Enerhodar, Fukushima, Blayais: Look away until it bangs

The debate about the security of supply in Germany leads to revival fantasies about nuclear power in parts of the Union and the FDP.

Enerhodar, Fukushima, Blayais: Look away until it bangs

The debate about the security of supply in Germany leads to revival fantasies about nuclear power in parts of the Union and the FDP. A look at the headlines from the weekend is enough to understand: nuclear power is dead.

Anyone who needed proof these days that the debate about returning to nuclear power should finally be over had only to look to Enerhodar. There, the danger of a nuclear catastrophe increases with each passing day - and the West can do nothing but look helplessly into the abyss. For the second time in this war, fierce fighting has broken out around Europe's largest nuclear power plant, Zaporizhia. Both sides accuse each other of endangering the safety of the nuclear power plant. In the end, it doesn't matter who lies. It does not change the scenario that the region and all of Europe face should the unimaginable occur.

The fact is that at least two reactors in Zaporizhia have now been damaged and have therefore had to be shut down. There is evidence that Russian troops use the occupied area as a shield against attacks by Ukrainian artillery. The belief that reason would ultimately prevail in war has now proven to be naïve. "It will be Russian land or scorched earth!" the commander of the Russian armed forces in Zaporizhia is said to have announced. Ideology first, reason second. The complete destruction of the enemy has long since become more important than one's own survival. This is what total war looks like.

The fact that the nuclear power plant is still running at all is also an admission of the government in Kyiv to its own inability to act. Ukraine covers about half of its electricity needs with nuclear power. Doing without Zaporizhia, i.e. taking it offline, is not an option. The nuclear power plant is systemically relevant. In addition, a reactor that has been shut down must continue to be cooled - and this in turn requires electricity. In short: the situation is extremely dangerous, even if there is no shooting. Nonetheless, all appeals from the West to finally allow international experts onto the site go unheeded.

Anyone who is still dreaming of the rebirth of nuclear power in such a mixed situation in Germany should finally wake up. Nuclear power remains a high-risk technology whose safety cannot be guaranteed 100 percent - neither in the event of war nor in the event of a crisis. What else has to happen for this to finally get through to everyone's mind?

While in Japan, as a result of the Fukushima accident, huge amounts of radioactive cooling water are to be discharged into the sea, in France more and more nuclear power plants have to be shut down due to the weather. Just under half of the reactors are still connected to the grid. But instead of questioning the dependency on nuclear power, the limit values ​​for the discharge of the cooling water are now being screwed around. Several nuclear power plants, including Blayais in the Gironde, are allowed to return warmer water to the rivers than originally permitted until September.

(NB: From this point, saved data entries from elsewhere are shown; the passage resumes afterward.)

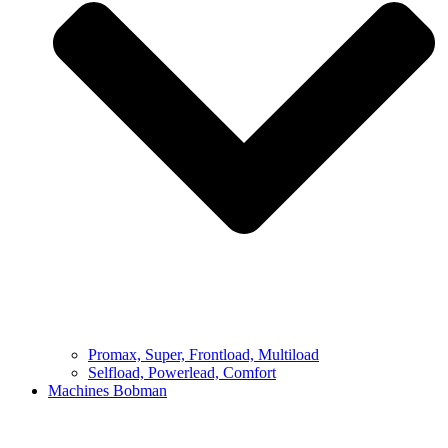
Promax, Super, Frontload, Multiload
Selfload, Powerlead, Comfort
Machines Bobman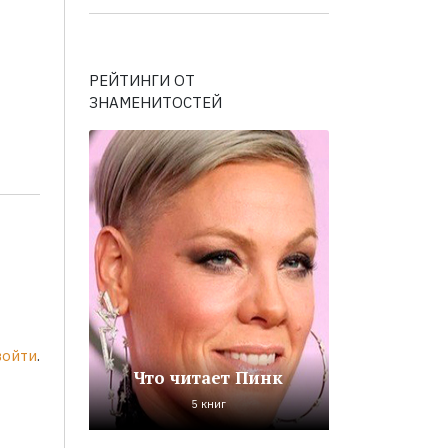
РЕЙТИНГИ ОТ
ЗНАМЕНИТОСТЕЙ
войти
.
Что читает Пинк
5 книг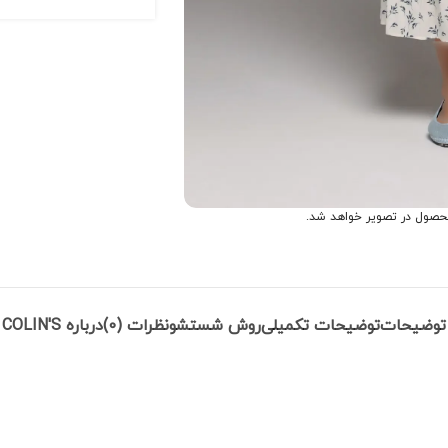
حصول در تصویر خواهد شد.
توضیحات
توضیحات تکمیلی
روش شستشو
نظرات (0)
درباره COLIN'S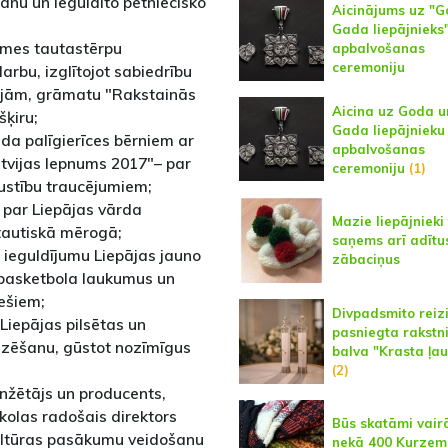
šanu un ieguldīto pētniecisko
Aicinājums uz "G
Gada liepājnieks
emes tautastērpu
apbalvošanas
ceremoniju
arbu, izglītojot sabiedrību
cijām, grāmatu "Rakstainās
Aicina uz Goda u
šķiru;
Gada liepājnieku
ada palīgierīces bērniem ar
apbalvošanas
tvijas lepnums 2017"– par
ceremoniju
(1)
 kustību traucējumiem;
– par Liepājas vārda
Mazie liepājnieki
ptautiskā mērogā;
saņems arī adītu
r ieguldījumu Liepājas jauno
zābaciņus
 basketbola laukumus un
ešiem;
Divpadsmito reiz
r Liepājas pilsētas un
pasniegta rakstn
izēšanu, gūstot nozīmīgus
balva "Krasta ļau
(2)
anžētājs un producents,
kolas radošais direktors
Būs skatāmi vair
ultūras pasākumu veidošanu
nekā 400 Kurzem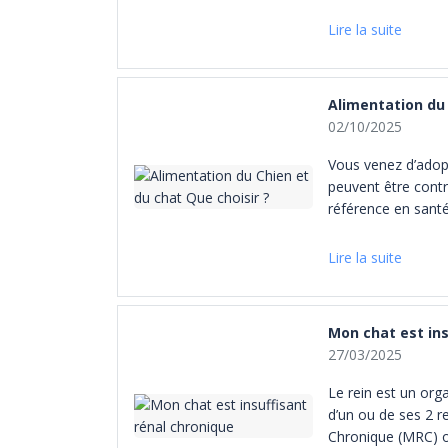
hypoallergénisme »,
céréales contenue
Lire la suite
Alimentation du 
02/10/2025
Vous venez d’adopt
peuvent être contra
référence en santé 
Lire la suite
Mon chat est ins
27/03/2025
Le rein est un orga
d’un ou de ses 2 r
Chronique (MRC) ou 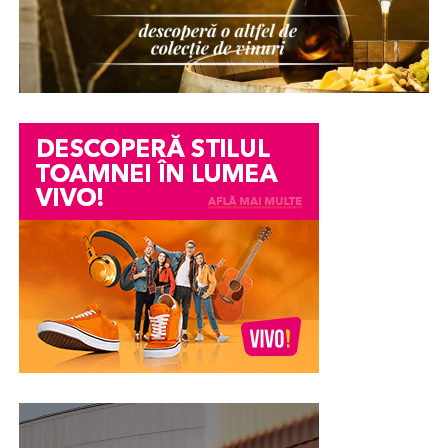
Există numeroase situații în care o persoană ajunge să
fie suspectată fără să existe dovezi clare împotriva sa. O
dispariție de bunuri într-o companie, o acuzație lansată
într-un conflict personal, o neînțelegere între colegi
sau o informație transmisă eronat pot avea consecințe
serioase asupra imaginii și credibilității unei persoane.
Din păcate, chiar și atunci când acuzațiile se dovedesc
ulterior nefondate, efectele asupra reputației pot
persista. Încrederea colegilor, a angajatorului sau chiar a
membrilor familiei poate fi afectată, iar procesul de
recâștigare a acesteia poate fi dificil.
În astfel de împrejurări, unele persoane aleg în mod
voluntar să efectueze un test poligraf pentru a susține
veridicitatea declarațiilor lor. Examinarea nu stabilește
vinovăția sau nevinovăția din punct de vedere juridic,
însă poate constitui un element suplimentar de
evaluare și poate contribui la clarificarea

The consequences for the environment are not yet foreseeable.

Against this background, the argument that in view of the energy crisis the lack of understanding for Germany's nuclear phase-out is increasing among its European neighbors reads downright grotesque. After all, a power shortage in France could also have to be closed with German energy, of all things. Nevertheless, the FDP and Union willingly let themselves be shown the bird. Is that still ideology or already idiocy? Zaporizhia, Fukushima, Blayais and more - the great promise of nuclear power advocates has always been that it is safe. That promise is impossible to keep. Anyone who claims otherwise should finally read the news.